A March 31 deadline is quickly approaching for the 890 members of the National Cable Television Cooperative to sign a new retransmission deal with Viacom (NYSE: VIA) or lose access to a bevy of channels such as MTV, BET and Comedy Central.
Notifications are starting to pop up on NCTC member sites around the country such as RMA Cable in Rancho Murieta, Calif., which said in a post on RanchoMurieta.com that "RMA Cable and the NCTC are pressing Viacom to re-think the level of the rate increase."
If such re-thought doesn't happen or negotiations don't extend, "they may require us to stop carriage of their channels until a final agreement is reached."
NCTC has put up a website to inform subscribers about the impact of the dispute. NCTC members, who average fewer than 1,500 subscribers per company, could potentially be devastated were Viacom to follow a procedure of blacking out its 15 channels and encouraging subscribers to sign up with competing satellite operators.
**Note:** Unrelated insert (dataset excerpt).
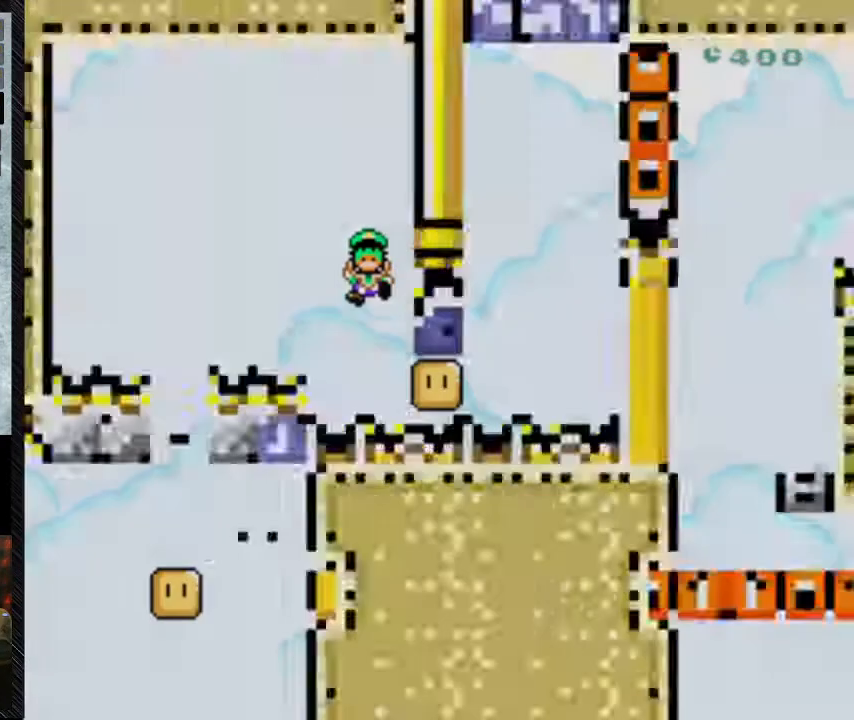
{"buttons": [], "events": [[200, "A", "up"]]}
Still, NCTC members face a dilemma because the Viacom demands are "so egregious that we as a company can't accept the rate they are offering," Gerrit Albert, vice president of sales and marketing for South Carolina's Hargray Communications, told the Island Packet.
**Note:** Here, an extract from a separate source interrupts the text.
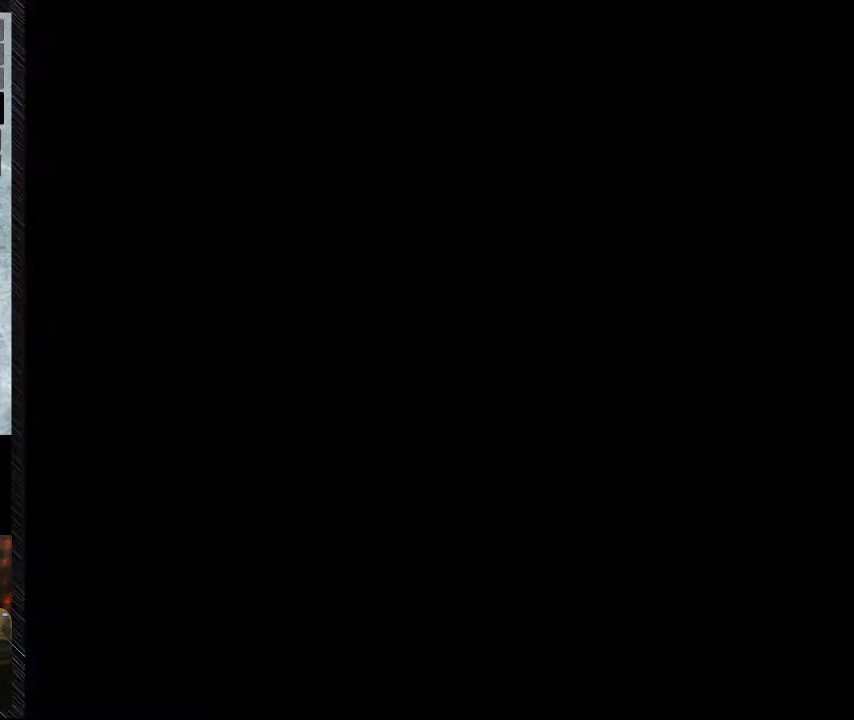
{"buttons": [], "events": []}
Albert told the newspaper that Viacom wants 40 times the rate of inflation as opposed to "the usual 8 to 10 percent increase most programmers are requiring."
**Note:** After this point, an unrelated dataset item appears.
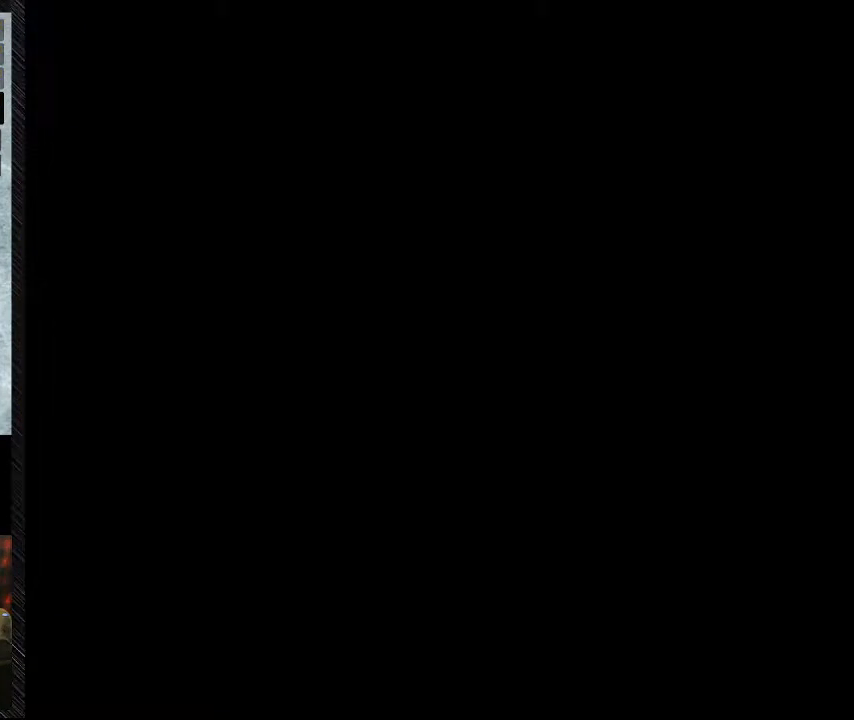
{"buttons": [], "events": []}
Hargray is already raising cable rates on April 1 and could, in light of a loss of coverage, perhaps reduce rates for customers, Albert said.
The American Cable Association, while not directly addressing the Viacom programming dispute, issued a press release urging the FCC to recognize the NCTC in its new video competition report because, ACA President-CEO Matt Polka said, "a report on video competition to Congress would be lacking if it failed to acknowledge the vital role of buying groups."
ACA pointed out that about half of NCTC members serve fewer than 1,000 subscribers.